On peut aussi constater que chez certains adeptes, c'est parfois aussi compris comme cela. Dans le chapitre "NOUS NE POURRIONS POSSEDER NI LA FOI NI L'AMOUR SANS LES ACQUERIR PAR LA PRATIQUE DE LA CHARITE", il est fait référence à une interpellation faite par un auditeur au Père ANTOINE.

 

L'adepte qui questionne pose aussi la question de l'amoralisme. Souvent, aussi, l'Antoinisme est accusé de se baser sur l'amoralisme. L'amoralisme est la négation de toute morale, rejet de la moralité, la base de la justification de l'inhumanité. Il amène au mépris de la conscience morale et du sentiment de l'honneur. Au fait, nous ne savons pas qui interpelle le Père.
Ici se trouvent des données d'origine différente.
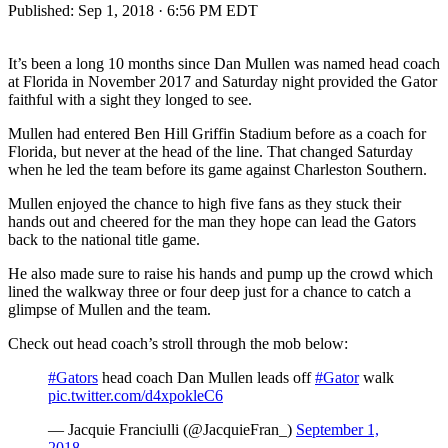
Published:
Sep 1, 2018 · 6:56 PM EDT
It’s been a long 10 months since Dan Mullen was named head coach
at Florida in November 2017 and Saturday night provided the Gator
faithful with a sight they longed to see.
Mullen had entered Ben Hill Griffin Stadium before as a coach for
Florida, but never at the head of the line. That changed Saturday
when he led the team before its game against Charleston Southern.
Mullen enjoyed the chance to high five fans as they stuck their
hands out and cheered for the man they hope can lead the Gators
back to the national title game.
He also made sure to raise his hands and pump up the crowd which
lined the walkway three or four deep just for a chance to catch a
glimpse of Mullen and the team.
Check out head coach’s stroll through the mob below:
#Gators
head coach Dan Mullen leads off
#Gator
walk
pic.twitter.com/d4xpokleC6
— Jacquie Franciulli (@JacquieFran_)
September 1,
2018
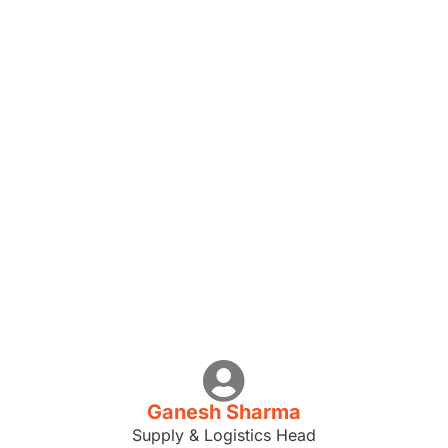
Ganesh Sharma
Supply & Logistics Head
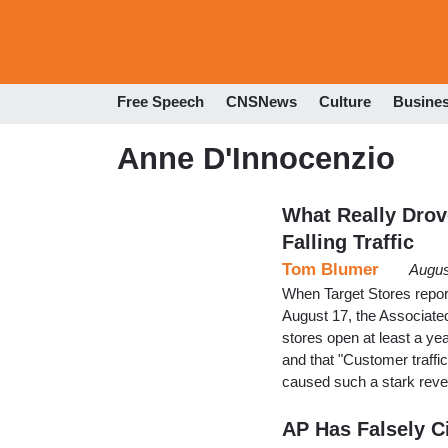
Free Speech
CNSNews
Culture
Busine
Anne D'Innocenzio
What Really Drov
Falling Traffic
Tom Blumer
Augus
When Target Stores report
August 17, the Associated
stores open at least a yea
and that "Customer traffic 
caused such a stark rever
AP Has Falsely Ci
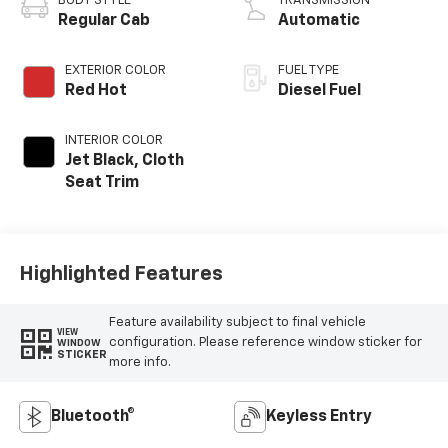
BODY STYLE
TRANSMISSION
Regular Cab
Automatic
EXTERIOR COLOR
FUEL TYPE
Red Hot
Diesel Fuel
INTERIOR COLOR
Jet Black, Cloth
Seat Trim
Highlighted Features
Feature availability subject to final vehicle
VIEW
configuration. Please reference window sticker for
WINDOW
STICKER
more info.
Bluetooth®
Keyless Entry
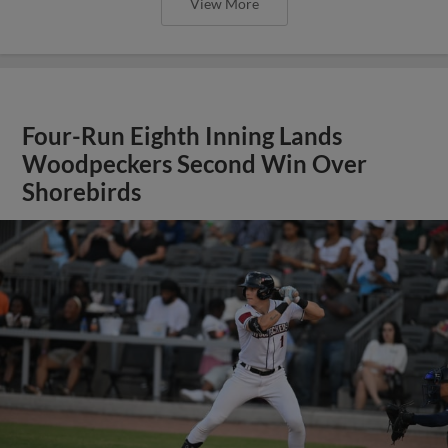
View More
Four-Run Eighth Inning Lands
Woodpeckers Second Win Over
Shorebirds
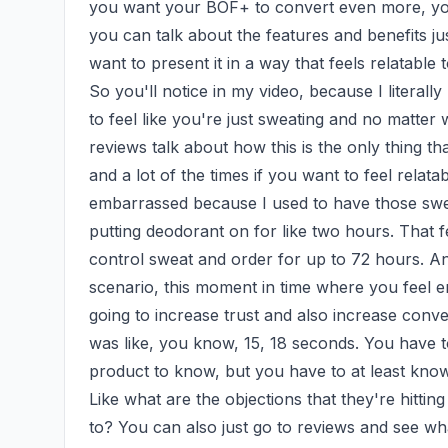
you want your BOF+ to convert even more, you 
you can talk about the features and benefits just
want to present it in a way that feels relatable 
So you'll notice in my video, because I literally
to feel like you're just sweating and no matte
reviews talk about how this is the only thing th
and a lot of the times if you want to feel relata
embarrassed because I used to have those sweat s
putting deodorant on for like two hours. That fee
control sweat and order for up to 72 hours. And
scenario, this moment in time where you feel e
going to increase trust and also increase converg
was like, you know, 15, 18 seconds. You have t
product to know, but you have to at least know w
Like what are the objections that they're hitting
to? You can also just go to reviews and see wha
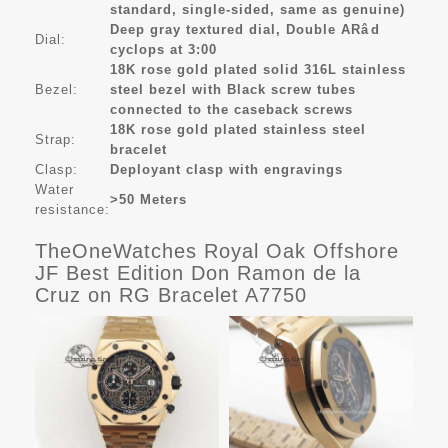
standard, single-sided, same as genuine)
Deep gray textured dial, Double ARâd
Dial:
cyclops at 3:00
18K rose gold plated solid 316L stainless
Bezel:
steel bezel with Black screw tubes
connected to the caseback screws
18K rose gold plated stainless steel
Strap:
bracelet
Clasp:
Deployant clasp with engravings
Water
>50 Meters
resistance:
TheOneWatches Royal Oak Offshore
JF Best Edition Don Ramon de la
Cruz on RG Bracelet A7750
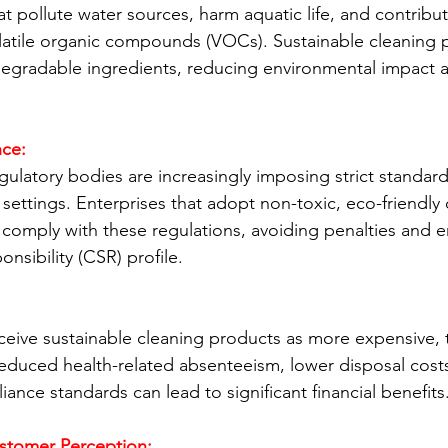
t pollute water sources, harm aquatic life, and contribute
latile organic compounds (VOCs). Sustainable cleaning 
degradable ingredients, reducing environmental impact 
ce:
latory bodies are increasingly imposing strict standar
settings. Enterprises that adopt non-toxic, eco-friendly 
y comply with these regulations, avoiding penalties and e
onsibility (CSR) profile.
ive sustainable cleaning products as more expensive, t
educed health-related absenteeism, lower disposal costs
iance standards can lead to significant financial benefits
stomer Perception:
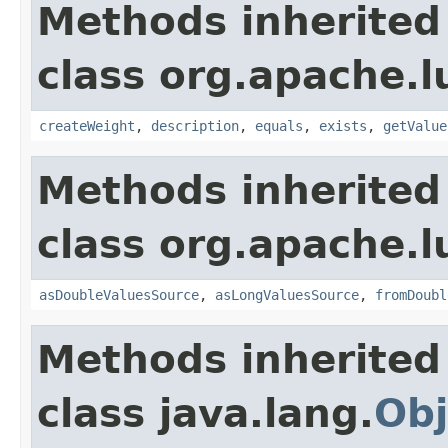
Methods inherited
class org.apache.l
createWeight
,
description
,
equals
,
exists
,
getValue
Methods inherited
class org.apache.l
asDoubleValuesSource
,
asLongValuesSource
,
fromDoubl
Methods inherited
class java.lang.
Obj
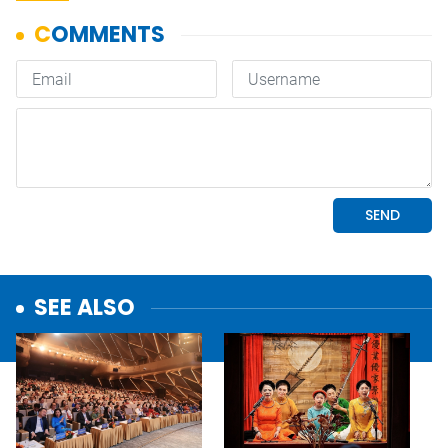
SEE ALSO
S'agissait-il réellement d'un adepte...ou de quelqu'un qui lui tendait un piège ?

 

La voici:

 

"Certains adeptes s'imaginent que l'on peut agir à sa guise, faire bien ou mal sans commettre d'erreur, puisque le mal n'existe pas; d'autres prétendent qu'étant souffrant, on doit supporter son mal sans demander assistance, sous prétexte que l'on a péché, qu'on doit souffrir aussi longtemps qu'on l'a mérité. N'est-ce pas s'égarer, Père, ne devons-nous pas chercher à remédier à une souffrance aussi longtemps que nous en avons été inspirés ?"

 

Le Père répond ce qui suit:

 

" Nous avons enseigné que la solidarité est la base de l'édifice social "

 

Voici, en quelques mots la réplique à la suspicion d'amoralisme. Comment, en effet, un être amoral pourrait-il faire preuve de solidarité ?

 

Il poursuit:

 

"N'est-ce pas agir contre la nature que de vouloir souffrir lorsqu'on peut l'éviter, espérant avoir un plus grand mérite, parce qu'il est dit que sans épreuve il n'est point d'avancement. ?
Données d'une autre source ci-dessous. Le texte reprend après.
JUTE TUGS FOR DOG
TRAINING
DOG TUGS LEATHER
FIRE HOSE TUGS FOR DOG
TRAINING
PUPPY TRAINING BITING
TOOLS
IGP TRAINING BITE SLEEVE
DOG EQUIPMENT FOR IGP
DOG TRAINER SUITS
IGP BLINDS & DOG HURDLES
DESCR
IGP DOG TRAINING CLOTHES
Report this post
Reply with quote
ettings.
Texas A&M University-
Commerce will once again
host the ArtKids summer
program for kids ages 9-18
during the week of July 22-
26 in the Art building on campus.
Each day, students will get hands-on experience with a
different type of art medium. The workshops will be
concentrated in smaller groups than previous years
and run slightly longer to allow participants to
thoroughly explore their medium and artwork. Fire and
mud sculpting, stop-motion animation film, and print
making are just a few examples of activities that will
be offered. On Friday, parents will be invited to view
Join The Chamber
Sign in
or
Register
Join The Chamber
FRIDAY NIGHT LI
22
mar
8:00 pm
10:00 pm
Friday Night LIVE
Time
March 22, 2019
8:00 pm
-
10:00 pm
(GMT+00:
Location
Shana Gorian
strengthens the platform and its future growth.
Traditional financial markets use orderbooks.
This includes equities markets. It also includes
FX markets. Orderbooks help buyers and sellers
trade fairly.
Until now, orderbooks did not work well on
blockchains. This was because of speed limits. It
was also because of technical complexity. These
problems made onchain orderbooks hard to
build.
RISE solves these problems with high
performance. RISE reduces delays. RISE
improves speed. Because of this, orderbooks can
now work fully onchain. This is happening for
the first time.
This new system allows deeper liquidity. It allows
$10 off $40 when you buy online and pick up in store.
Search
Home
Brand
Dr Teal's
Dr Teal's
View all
Croire qu'une personne peut nous soulager et refuser de lui demander assistance, c'est agir contre son progrès. Notre souffrance ne nous permet-elle pas de le réaliser ? Sans cela, nous pourrions dire aussi que la solidarité est un vain mot et nous retournerions à des principes surannés. Nul n'ignore qu'autrefois des personnes renonçaient à l'opulence et s'isolaient du monde dans des cloîtres, des châteaux, voire même dans des greniers, croyant faire pénitence; elles se condamnaient aux plus rudes labeurs, ne mangeaient que du pain sec et escomptaient de ce régime la délivrance de leur âme. Il s'en trouve encore de nos jours qui vivent en ermite. Souffrir volontairement c'est la même chose, car ce n'est plus l'épreuve, c'est en quelque sorte repousser DIEU, refuser son amour. N'est-ce pas dans l'épreuve que nous avons surtout besoin d'autrui ? Le malade qui n'a pas la foi ne se rend-il pas chez le docteur ?

 

Après ce qui pourrait paraître une longue dissertation et s'écarter un peu du sujet, le Père ANTOINE revient sur les deux questions principales posées; Ainsi, il condamne, argumentation à l'appui, l'idée de la souffrance volontaire et il relie cette position à la notion de solidarité:

 

"Le but de la souffrance est de nous acquérir cette vertu. La patience et la résignation nous donnent le mérite d'être secourus; notre foi nous inspire qui nous devons consulter afin de réaliser notre progrès. Souffrir volontairement, c'est mortifier son corps croyant se purifier l'âme, prolonger indéfiniment sa souffrance en vain; c'est nier la solidarité, renoncer à l'oeuvre que nous poursuivons; c'est dire que nous devons progresser isolément. Mais nous savons qu'il n'en est pas ainsi, qu'en prêtant notre concours à ceux qui nous sont inférieurs nous méritons d'être assistés par d'autres supérieurs à nous."